(Exercise data Opens)

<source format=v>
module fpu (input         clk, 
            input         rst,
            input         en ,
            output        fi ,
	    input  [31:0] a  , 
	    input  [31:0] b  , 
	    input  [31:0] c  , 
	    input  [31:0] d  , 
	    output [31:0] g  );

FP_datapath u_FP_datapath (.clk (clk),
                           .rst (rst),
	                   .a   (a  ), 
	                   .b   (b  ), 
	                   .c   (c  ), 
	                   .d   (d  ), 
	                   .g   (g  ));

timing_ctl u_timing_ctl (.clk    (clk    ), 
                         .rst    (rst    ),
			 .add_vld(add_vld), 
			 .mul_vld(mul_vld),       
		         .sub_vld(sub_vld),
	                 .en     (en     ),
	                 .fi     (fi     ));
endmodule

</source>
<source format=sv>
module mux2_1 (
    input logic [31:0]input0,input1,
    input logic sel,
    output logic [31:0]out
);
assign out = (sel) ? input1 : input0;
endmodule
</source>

(Exercise data Closes)
(Exercise data Opens)

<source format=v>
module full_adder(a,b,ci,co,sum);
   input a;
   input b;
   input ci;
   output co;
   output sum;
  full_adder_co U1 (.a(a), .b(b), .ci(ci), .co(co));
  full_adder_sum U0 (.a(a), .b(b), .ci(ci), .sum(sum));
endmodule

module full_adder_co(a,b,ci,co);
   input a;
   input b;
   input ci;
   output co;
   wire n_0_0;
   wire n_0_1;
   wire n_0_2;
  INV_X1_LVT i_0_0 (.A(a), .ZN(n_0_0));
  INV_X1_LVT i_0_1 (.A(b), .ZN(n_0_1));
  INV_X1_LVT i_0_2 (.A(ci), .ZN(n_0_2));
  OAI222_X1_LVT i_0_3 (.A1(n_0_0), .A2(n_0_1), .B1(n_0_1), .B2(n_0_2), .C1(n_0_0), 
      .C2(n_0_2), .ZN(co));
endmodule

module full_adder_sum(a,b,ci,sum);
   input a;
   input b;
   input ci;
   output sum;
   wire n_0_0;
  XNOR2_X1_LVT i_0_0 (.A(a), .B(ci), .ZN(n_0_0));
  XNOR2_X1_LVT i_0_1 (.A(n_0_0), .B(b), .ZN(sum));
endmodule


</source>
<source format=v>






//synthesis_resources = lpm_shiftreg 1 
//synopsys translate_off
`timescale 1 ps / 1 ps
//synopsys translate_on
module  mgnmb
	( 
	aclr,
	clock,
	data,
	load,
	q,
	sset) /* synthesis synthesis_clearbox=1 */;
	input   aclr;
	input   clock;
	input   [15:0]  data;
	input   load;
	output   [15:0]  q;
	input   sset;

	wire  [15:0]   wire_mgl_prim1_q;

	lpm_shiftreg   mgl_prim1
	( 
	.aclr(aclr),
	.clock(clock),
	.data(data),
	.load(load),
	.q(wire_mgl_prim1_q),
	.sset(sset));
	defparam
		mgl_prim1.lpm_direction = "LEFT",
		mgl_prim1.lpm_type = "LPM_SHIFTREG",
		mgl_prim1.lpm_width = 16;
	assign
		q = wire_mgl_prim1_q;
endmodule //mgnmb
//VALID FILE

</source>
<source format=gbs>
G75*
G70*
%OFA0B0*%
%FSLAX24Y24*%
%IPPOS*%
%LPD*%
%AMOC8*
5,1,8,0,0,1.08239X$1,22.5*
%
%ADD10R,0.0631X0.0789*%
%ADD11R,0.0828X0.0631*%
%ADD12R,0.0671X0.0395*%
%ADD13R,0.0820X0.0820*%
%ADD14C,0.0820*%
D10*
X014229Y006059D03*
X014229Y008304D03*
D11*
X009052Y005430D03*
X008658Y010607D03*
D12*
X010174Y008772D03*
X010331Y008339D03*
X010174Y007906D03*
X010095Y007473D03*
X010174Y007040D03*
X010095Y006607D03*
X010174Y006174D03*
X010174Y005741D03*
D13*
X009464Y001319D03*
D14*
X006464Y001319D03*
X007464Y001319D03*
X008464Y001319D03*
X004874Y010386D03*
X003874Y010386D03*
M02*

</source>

(Exercise data Closes)
(Exercise data Opens)

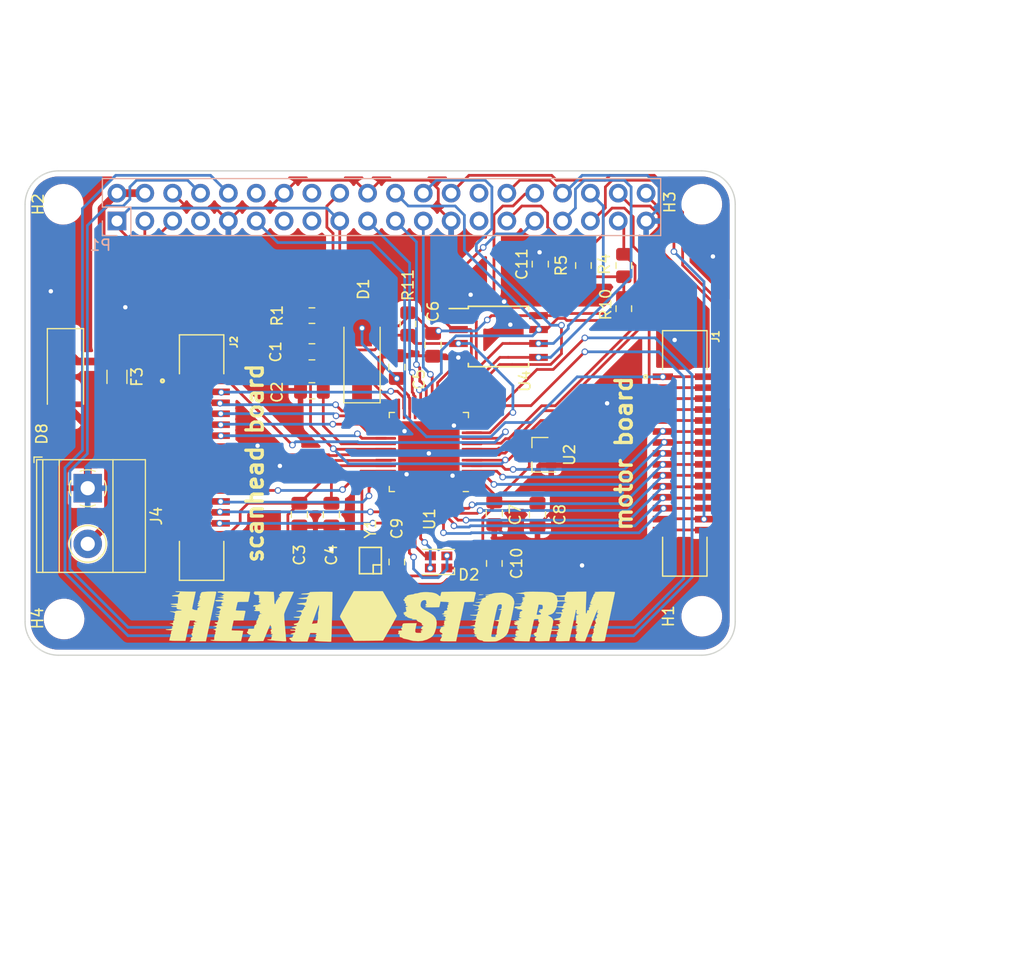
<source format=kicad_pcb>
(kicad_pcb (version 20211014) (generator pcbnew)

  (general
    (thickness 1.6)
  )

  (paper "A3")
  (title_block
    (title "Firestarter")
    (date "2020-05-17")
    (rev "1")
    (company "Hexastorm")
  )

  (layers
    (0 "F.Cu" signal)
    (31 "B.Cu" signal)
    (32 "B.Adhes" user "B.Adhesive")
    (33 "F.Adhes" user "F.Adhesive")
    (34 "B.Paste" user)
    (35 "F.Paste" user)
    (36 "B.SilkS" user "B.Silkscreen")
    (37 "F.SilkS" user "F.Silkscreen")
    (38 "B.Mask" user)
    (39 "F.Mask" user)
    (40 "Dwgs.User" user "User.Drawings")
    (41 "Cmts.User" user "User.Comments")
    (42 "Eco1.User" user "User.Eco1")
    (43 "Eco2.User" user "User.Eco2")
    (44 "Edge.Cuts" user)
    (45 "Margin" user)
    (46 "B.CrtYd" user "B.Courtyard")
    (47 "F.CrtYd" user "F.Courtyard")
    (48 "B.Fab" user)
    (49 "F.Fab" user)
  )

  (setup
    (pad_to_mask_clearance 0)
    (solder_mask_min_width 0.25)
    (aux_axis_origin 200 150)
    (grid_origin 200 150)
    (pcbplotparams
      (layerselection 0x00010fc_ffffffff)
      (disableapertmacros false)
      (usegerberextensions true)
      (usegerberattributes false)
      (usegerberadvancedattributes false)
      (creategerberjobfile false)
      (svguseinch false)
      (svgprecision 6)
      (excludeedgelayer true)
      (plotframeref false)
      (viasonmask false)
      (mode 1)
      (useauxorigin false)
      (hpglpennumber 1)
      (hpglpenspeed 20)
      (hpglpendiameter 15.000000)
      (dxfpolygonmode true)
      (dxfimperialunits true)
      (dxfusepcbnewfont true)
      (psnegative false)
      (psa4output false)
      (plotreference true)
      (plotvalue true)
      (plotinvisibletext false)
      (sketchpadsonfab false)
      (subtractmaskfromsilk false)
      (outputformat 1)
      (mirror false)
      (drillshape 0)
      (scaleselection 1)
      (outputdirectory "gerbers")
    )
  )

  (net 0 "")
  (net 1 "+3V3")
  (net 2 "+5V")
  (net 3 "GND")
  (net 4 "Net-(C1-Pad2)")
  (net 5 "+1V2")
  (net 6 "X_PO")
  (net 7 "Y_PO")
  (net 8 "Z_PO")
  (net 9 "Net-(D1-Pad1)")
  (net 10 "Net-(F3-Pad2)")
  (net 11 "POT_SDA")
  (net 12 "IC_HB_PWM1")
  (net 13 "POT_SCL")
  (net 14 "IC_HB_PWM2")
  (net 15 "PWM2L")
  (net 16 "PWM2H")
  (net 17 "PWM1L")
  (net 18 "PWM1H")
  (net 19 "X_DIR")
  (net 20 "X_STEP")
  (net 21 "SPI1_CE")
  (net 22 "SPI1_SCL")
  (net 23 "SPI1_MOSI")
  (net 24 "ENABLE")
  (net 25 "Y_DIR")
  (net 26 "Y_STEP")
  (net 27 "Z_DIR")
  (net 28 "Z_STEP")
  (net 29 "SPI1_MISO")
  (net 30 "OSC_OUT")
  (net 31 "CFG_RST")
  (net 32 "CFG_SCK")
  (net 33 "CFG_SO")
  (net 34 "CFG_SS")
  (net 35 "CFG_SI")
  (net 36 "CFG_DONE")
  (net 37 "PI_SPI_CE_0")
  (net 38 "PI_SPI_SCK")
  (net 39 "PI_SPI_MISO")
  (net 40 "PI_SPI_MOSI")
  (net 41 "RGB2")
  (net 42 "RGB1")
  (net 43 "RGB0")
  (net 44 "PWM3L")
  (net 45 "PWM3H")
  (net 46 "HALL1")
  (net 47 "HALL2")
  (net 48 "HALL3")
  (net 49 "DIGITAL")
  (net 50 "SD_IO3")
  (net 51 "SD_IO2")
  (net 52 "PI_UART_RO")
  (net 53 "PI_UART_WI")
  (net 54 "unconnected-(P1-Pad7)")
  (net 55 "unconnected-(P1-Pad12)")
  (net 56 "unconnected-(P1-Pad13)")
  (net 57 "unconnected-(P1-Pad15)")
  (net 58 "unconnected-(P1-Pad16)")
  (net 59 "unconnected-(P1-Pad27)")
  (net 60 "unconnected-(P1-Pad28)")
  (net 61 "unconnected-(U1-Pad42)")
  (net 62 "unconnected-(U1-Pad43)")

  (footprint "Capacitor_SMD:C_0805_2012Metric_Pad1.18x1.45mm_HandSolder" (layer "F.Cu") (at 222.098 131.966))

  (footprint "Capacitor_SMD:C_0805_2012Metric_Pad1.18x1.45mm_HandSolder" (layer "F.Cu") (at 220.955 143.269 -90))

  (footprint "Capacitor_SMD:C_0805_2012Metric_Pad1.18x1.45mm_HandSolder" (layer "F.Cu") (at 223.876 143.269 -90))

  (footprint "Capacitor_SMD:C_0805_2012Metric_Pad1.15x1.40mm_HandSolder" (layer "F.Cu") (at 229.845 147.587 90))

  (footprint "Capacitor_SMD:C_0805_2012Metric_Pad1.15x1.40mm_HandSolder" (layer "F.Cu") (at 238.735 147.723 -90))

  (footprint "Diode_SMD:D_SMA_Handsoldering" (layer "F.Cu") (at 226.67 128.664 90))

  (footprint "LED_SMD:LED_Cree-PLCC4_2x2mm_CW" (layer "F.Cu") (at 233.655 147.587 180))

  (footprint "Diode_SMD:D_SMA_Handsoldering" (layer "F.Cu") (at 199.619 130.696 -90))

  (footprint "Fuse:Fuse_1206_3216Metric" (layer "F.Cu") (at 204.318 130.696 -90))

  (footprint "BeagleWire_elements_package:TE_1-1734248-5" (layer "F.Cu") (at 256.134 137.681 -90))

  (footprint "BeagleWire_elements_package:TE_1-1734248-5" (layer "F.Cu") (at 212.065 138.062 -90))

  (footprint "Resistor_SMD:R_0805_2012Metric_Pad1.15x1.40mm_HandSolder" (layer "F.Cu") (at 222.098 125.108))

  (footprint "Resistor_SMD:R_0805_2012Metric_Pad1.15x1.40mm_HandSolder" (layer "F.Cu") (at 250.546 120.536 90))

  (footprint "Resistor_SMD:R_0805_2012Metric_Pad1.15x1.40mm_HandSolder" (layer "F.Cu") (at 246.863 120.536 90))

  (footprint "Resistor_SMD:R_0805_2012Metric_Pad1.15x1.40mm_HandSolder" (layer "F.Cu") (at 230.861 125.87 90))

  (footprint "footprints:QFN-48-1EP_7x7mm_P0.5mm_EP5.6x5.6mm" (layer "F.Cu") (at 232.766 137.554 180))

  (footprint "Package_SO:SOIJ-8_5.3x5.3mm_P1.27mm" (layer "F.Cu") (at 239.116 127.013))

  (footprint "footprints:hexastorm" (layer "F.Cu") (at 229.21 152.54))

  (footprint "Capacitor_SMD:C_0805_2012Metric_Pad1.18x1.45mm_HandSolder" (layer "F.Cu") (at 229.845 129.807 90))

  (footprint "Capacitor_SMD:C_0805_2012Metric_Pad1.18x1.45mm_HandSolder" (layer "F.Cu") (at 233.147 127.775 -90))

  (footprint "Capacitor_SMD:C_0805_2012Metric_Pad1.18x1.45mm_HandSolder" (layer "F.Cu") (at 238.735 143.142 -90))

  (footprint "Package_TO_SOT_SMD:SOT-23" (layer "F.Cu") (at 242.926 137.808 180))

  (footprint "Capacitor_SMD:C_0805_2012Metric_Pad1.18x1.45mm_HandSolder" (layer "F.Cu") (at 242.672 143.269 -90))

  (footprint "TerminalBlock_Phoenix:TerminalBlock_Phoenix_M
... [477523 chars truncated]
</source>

(Exercise data Closes)

> **Your assignment**: Look through the entries above and list every line containing "footprints".

> **Your solution**:
  (footprint "footprints:QFN-48-1EP_7x7mm_P0.5mm_EP5.6x5.6mm" (layer "F.Cu") (at 232.766 137.554 180))
  (footprint "footprints:hexastorm" (layer "F.Cu") (at 229.21 152.54))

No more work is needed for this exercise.